- _Text passage_:

But things are about to change – a little
The Inflation Reduction Act essentially ends the most favored customer clause on a few drugs, granting the Secretary of Health and Human Services the power to negotiate prescription drug prices for Medicare patients. Part of the push to accomplish this has to do with the worrying growth of spending on pharmaceuticals after the benefit was offered under the Medicare Part D prescription benefit. It now stands at 18% of total pharma spend, according to the Kaiser Family Foundation.
The right to negotiate has gotten a lot of press attention. But another shift, embedded in the Act, may prove equally important for the health and well-being of Americans and for the investment decisions made by leaders of major pharmaceutical firms.
This is that the Secretary of Health and Human Services can begin to negotiate pricing for drugs after a window of exclusivity for 9 years (for so-called small-molecule drugs that you typically take in pill form) and 13 years for large-molecule drugs (that have to be injected or infused).
What that means, in turn, as an analysis by IQVIA points out is that the lifecycle during which a pharmaceutical company can enjoy what is essentially a monopoly is going to be truncated. This great graphic shows how much:
As Luke Greenwalt, author of the IQVIA analysis points out, one response on the part of the sector is that “manufacturers will look for products that face less impact by the Inflation Reduction Act. Increased focus on younger patient populations, large molecules, and rare and orphan diseases will mean that many products or indications that could benefit patients will not be pursued.”
In plain language, that means that plans and programs with a shorter exclusive “expiration date” are likely to be de-emphasized by pharma decision-makers, which is problematic as these drugs are often more convenient for patients and are easier to deliver.
Nonetheless, pharmaceutical companies are doing very nicely, thank you, with higher profitability than companies in other industries.

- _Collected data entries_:
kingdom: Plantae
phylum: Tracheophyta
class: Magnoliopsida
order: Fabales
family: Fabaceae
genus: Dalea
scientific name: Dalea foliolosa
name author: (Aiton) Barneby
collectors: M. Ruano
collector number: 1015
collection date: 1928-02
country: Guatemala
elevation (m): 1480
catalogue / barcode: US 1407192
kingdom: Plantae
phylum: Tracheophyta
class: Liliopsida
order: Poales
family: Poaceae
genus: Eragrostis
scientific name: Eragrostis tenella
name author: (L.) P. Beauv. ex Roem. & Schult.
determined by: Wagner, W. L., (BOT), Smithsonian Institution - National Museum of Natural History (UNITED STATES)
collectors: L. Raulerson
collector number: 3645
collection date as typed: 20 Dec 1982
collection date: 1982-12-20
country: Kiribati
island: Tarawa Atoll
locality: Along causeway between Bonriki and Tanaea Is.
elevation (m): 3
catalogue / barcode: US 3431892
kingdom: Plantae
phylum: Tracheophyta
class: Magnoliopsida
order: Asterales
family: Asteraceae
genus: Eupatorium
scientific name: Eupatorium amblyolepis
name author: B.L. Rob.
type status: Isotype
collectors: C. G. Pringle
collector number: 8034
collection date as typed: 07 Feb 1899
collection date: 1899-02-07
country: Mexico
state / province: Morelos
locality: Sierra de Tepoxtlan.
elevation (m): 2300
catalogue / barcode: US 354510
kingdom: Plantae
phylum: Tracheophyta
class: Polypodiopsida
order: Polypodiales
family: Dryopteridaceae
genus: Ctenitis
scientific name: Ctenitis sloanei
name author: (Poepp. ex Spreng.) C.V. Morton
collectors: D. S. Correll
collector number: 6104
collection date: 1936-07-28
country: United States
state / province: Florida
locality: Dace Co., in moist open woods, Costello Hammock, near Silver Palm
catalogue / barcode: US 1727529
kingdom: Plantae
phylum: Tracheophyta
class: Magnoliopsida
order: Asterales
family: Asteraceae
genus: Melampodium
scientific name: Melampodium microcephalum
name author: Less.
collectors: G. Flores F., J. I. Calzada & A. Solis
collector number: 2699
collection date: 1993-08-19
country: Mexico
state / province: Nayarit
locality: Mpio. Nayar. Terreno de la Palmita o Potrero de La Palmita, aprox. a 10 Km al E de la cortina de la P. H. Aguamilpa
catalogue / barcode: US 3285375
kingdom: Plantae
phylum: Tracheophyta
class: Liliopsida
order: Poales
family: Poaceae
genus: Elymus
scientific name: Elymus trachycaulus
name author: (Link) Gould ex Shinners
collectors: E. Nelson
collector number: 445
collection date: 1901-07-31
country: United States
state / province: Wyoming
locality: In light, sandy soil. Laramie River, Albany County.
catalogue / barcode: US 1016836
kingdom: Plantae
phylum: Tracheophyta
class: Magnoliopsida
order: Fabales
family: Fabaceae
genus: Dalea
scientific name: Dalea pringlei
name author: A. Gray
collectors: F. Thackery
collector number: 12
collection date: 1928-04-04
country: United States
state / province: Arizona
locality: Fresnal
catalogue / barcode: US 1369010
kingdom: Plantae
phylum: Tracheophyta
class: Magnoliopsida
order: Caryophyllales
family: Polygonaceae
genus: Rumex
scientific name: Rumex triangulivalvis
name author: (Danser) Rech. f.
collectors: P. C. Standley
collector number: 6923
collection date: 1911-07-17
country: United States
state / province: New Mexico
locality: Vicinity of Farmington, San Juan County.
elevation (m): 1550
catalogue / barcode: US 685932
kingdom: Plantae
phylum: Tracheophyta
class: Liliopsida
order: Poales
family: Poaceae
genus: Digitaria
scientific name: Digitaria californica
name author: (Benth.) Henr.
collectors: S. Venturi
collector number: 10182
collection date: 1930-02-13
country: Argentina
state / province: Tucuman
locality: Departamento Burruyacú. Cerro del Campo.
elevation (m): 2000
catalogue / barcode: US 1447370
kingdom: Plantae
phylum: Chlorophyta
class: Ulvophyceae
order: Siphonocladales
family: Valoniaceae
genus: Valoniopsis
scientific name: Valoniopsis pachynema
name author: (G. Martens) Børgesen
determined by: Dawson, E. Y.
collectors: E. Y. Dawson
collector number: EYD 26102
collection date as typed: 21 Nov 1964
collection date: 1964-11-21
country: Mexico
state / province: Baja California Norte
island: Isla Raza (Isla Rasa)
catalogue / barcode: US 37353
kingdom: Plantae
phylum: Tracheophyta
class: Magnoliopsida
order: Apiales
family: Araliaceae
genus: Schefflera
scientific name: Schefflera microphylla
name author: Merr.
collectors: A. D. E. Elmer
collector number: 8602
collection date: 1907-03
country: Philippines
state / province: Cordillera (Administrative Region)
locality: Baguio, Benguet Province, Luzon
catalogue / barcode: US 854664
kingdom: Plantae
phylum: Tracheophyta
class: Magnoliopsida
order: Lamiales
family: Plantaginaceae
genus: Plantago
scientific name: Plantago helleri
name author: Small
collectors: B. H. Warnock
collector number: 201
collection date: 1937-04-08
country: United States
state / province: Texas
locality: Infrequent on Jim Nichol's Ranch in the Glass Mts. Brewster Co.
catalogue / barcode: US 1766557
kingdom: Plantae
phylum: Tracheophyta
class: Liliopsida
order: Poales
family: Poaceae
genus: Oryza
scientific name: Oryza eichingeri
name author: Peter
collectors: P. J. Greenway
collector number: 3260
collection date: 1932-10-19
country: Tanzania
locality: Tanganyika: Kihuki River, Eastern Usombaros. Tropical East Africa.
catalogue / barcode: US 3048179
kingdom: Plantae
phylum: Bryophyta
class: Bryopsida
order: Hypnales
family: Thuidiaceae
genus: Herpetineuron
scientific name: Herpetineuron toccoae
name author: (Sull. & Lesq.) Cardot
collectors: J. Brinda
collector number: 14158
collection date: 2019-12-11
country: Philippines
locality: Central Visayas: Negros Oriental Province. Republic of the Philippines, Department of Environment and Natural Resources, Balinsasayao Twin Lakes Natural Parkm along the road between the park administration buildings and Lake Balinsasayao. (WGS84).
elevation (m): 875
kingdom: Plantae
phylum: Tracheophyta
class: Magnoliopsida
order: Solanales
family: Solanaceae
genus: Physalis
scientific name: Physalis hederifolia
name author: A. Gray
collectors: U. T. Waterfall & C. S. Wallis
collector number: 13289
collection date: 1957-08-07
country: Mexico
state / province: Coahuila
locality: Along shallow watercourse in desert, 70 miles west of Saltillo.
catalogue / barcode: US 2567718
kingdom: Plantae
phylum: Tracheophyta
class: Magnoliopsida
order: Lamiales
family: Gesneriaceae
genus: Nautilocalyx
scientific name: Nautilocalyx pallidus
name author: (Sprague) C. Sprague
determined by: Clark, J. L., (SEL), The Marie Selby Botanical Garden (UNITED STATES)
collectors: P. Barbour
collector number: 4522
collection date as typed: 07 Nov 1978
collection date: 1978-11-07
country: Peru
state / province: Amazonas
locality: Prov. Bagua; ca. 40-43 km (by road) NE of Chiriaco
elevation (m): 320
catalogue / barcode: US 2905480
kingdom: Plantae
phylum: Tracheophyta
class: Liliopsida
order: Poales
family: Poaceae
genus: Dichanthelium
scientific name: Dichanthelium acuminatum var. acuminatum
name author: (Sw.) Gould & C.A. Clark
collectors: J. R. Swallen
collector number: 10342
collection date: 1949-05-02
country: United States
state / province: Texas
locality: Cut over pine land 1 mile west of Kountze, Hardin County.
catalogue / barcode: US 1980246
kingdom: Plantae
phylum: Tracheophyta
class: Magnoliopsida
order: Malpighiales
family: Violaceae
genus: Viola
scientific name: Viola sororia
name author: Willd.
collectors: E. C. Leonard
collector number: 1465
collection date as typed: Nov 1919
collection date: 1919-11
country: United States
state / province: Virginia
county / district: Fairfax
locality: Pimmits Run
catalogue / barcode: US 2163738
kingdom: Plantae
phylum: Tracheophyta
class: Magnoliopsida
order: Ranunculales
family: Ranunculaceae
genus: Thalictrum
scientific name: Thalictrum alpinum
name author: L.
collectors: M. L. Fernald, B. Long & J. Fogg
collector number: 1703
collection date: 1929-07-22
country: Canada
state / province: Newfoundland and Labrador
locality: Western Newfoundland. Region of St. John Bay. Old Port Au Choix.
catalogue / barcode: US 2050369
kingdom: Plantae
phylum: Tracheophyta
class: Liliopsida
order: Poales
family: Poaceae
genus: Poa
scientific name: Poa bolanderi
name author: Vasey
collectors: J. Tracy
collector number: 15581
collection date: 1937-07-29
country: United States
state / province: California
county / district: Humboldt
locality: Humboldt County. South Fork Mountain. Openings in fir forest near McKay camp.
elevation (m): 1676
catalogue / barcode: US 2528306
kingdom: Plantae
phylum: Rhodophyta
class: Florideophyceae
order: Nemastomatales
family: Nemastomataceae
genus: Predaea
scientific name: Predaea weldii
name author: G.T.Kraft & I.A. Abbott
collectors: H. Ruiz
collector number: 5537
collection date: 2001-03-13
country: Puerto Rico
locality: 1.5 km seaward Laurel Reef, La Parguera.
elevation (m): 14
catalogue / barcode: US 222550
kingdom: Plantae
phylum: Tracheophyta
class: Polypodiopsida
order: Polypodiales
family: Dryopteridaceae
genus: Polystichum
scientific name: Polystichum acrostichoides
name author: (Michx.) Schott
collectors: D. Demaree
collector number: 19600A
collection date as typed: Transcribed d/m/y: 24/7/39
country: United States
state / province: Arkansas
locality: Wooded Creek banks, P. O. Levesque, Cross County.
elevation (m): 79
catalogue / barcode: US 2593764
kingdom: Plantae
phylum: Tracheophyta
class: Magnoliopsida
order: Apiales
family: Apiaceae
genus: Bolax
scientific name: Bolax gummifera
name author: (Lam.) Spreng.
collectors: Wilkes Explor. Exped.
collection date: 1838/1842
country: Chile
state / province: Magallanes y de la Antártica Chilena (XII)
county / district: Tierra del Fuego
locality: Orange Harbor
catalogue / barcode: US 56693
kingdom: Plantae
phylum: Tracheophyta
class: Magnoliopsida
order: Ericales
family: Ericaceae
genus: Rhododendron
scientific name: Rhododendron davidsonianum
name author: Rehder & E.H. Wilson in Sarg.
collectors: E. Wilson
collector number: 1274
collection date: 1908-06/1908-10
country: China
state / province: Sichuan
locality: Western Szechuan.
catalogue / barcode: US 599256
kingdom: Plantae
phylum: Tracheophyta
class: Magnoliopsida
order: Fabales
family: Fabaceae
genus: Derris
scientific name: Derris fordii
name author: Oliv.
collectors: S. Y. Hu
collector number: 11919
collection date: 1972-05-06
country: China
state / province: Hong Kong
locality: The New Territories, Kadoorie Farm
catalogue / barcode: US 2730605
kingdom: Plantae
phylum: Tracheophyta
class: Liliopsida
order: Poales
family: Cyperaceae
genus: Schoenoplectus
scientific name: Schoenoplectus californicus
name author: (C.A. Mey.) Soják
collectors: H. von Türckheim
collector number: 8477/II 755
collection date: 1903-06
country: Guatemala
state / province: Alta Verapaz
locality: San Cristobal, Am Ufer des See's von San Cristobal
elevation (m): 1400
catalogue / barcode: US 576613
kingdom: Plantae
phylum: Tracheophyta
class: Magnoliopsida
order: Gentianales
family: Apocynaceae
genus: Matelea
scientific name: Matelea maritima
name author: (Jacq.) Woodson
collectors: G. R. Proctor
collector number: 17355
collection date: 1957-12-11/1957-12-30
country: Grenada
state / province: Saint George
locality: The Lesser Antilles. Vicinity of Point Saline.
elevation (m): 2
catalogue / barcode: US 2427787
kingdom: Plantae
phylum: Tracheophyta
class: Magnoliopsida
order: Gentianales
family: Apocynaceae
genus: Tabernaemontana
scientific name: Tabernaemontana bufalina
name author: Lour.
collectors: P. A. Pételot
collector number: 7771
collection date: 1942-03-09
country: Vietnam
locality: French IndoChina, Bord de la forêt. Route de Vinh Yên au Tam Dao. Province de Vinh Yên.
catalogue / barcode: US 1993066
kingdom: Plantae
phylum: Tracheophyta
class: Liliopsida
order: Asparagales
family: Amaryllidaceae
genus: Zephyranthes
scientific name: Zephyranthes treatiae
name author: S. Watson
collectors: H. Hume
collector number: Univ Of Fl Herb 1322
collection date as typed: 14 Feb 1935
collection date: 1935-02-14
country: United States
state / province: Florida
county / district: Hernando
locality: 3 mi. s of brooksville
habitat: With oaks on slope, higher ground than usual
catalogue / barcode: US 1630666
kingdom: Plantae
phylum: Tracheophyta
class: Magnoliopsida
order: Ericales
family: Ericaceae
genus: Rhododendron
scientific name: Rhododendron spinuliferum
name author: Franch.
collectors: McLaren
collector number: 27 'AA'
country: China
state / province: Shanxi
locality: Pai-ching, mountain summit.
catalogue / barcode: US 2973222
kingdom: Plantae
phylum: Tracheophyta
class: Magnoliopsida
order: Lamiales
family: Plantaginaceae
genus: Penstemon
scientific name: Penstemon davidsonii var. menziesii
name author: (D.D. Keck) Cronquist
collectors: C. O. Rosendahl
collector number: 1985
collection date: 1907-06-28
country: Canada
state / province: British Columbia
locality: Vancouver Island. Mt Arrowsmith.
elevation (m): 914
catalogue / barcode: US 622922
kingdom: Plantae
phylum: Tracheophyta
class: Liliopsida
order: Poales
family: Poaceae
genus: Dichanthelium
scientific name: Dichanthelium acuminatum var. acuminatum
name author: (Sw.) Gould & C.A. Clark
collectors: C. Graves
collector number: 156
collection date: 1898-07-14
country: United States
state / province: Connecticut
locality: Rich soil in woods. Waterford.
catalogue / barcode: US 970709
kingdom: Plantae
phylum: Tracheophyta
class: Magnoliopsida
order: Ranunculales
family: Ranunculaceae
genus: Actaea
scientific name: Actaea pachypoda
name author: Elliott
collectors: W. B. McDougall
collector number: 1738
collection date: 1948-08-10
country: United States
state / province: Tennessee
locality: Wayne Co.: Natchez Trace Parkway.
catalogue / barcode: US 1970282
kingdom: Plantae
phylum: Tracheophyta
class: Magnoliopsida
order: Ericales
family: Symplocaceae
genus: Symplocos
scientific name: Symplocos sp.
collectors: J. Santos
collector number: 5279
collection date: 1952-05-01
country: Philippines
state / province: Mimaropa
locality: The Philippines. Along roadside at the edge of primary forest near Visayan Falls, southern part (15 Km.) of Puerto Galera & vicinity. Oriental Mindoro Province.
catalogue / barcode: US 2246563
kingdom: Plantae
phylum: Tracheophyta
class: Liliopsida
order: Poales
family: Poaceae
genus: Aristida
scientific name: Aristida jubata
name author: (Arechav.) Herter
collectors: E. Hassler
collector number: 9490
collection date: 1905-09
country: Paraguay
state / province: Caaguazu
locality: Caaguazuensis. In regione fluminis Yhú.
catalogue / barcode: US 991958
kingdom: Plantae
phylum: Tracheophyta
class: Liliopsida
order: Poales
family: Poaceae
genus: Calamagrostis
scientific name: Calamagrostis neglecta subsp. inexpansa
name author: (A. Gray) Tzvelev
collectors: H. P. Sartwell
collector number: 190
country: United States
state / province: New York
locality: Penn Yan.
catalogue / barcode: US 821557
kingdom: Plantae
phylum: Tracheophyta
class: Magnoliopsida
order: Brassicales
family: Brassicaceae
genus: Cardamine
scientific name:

- _What you need to do_:
a) Answer these questions from the text on Medicare drug price negotiation.
(i) What share of total pharma spend does the Medicare Part D benefit now represent, according to the Kaiser Family Foundation?
(ii) After how many years of exclusivity can the Secretary of Health and Human Services begin negotiating prices for large-molecule drugs?
(iii) Who is the author of the IQVIA analysis?
b) Carry on the text on Medicare drug price negotiation, beginning after its final sentence.

- _Answers_:
a)
(i) 18%
(ii) 13 years
(iii) Luke Greenwalt

b)
But there are cases when payers take control
Rather than putting itself at the mercy of Pharmacy Benefit Managers, Caterpillar’s Todd Bisping has been able to tame the growing cost of prescription pharmaceuticals. As I wrote about in Seeing Around Corners, following his guidance could create a watershed for payers, who seem to have the least amount of control over the system, despite the fact that they are the ones footing the bill.
As Todd says, “Start by eliminating waste in healthcare. I define “waste” as any penny more than we need to spend to get the optimal outcome for the employee who needs care. If we could spend a dime to help get someone healthy, and we spend a dollar, then we just wasted 90 cents on the same outcome. If you focus on finding places where there’s waste in healthcare, then you can squeeze all that waste out. That’s what we were able to do at Caterpillar: We found the waste and eliminated it, and that allowed us to maintain expenses without increasing costs for employees.”
Bisping found a morass of conflicts of interest, costs, and practices that did nothing to benefit Caterpillar while offering healthy profits to its PBM’s, to the extent that he estimated that 10-20% of Caterpillar’s spending did nothing to keep its employees healthy.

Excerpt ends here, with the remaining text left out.